##### THE RECORDS
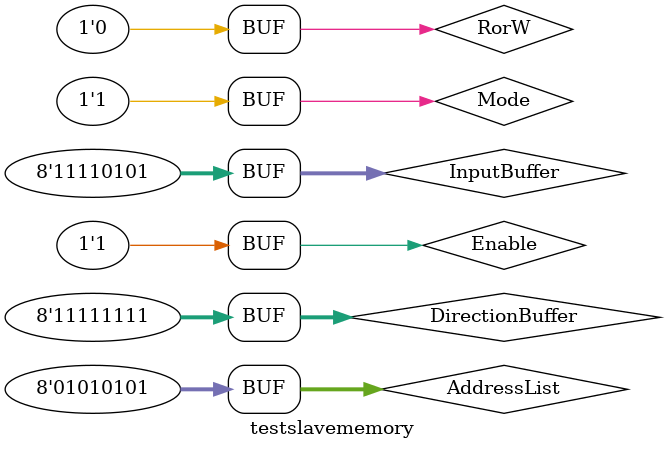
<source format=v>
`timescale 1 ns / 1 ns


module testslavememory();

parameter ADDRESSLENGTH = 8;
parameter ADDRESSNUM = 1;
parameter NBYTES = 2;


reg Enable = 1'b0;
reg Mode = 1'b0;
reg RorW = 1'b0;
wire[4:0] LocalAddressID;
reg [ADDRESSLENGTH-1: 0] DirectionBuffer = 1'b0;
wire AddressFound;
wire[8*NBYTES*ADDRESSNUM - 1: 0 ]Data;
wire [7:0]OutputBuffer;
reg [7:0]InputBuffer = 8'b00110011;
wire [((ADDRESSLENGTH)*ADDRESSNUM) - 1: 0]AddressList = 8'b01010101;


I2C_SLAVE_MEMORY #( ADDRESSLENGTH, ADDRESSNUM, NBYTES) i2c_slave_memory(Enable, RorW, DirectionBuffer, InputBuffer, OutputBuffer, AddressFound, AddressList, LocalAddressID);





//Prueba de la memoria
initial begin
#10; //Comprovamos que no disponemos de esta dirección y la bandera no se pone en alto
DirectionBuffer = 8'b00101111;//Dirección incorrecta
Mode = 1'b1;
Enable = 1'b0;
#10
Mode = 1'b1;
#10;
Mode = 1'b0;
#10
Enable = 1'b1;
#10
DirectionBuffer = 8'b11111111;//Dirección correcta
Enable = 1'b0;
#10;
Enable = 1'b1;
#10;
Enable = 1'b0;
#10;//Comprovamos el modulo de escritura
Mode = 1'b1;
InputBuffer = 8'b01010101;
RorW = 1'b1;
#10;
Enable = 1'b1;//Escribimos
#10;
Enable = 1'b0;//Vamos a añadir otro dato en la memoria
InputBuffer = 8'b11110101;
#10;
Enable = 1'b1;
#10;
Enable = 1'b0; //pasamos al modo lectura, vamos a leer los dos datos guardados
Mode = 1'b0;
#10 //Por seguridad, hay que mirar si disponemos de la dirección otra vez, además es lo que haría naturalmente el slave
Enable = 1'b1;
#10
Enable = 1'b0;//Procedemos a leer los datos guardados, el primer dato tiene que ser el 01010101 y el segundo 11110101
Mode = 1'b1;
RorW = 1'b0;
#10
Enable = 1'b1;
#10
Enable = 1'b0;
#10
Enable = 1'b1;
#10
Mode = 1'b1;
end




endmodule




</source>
##########
##### THE RECORDS
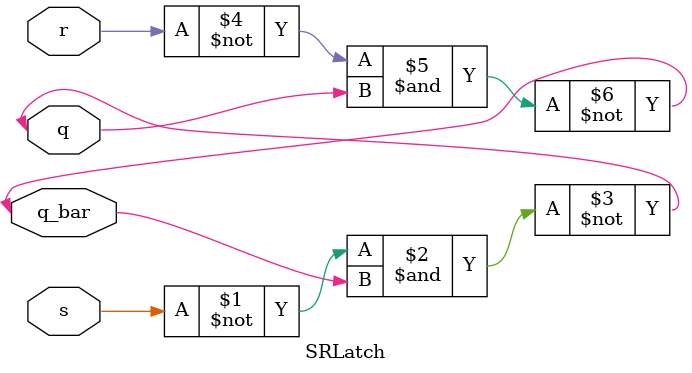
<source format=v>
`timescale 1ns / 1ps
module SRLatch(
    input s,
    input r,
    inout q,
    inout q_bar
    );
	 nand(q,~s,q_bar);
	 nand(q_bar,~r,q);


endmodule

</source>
##########
##### THE RECORDS
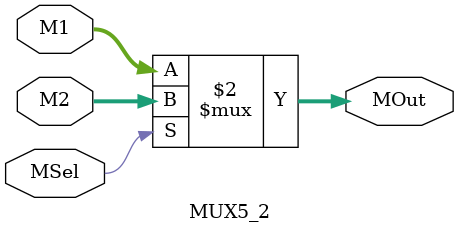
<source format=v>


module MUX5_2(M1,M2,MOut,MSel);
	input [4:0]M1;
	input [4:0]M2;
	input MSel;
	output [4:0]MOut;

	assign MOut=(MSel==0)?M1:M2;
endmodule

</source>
##########
Return every line above where "leer" appears.

#### [OUTPUT FOR THIS EXERCISE]
Enable = 1'b0; //pasamos al modo lectura, vamos a leer los dos datos guardados
Enable = 1'b0;//Procedemos a leer los datos guardados, el primer dato tiene que ser el 01010101 y el segundo 11110101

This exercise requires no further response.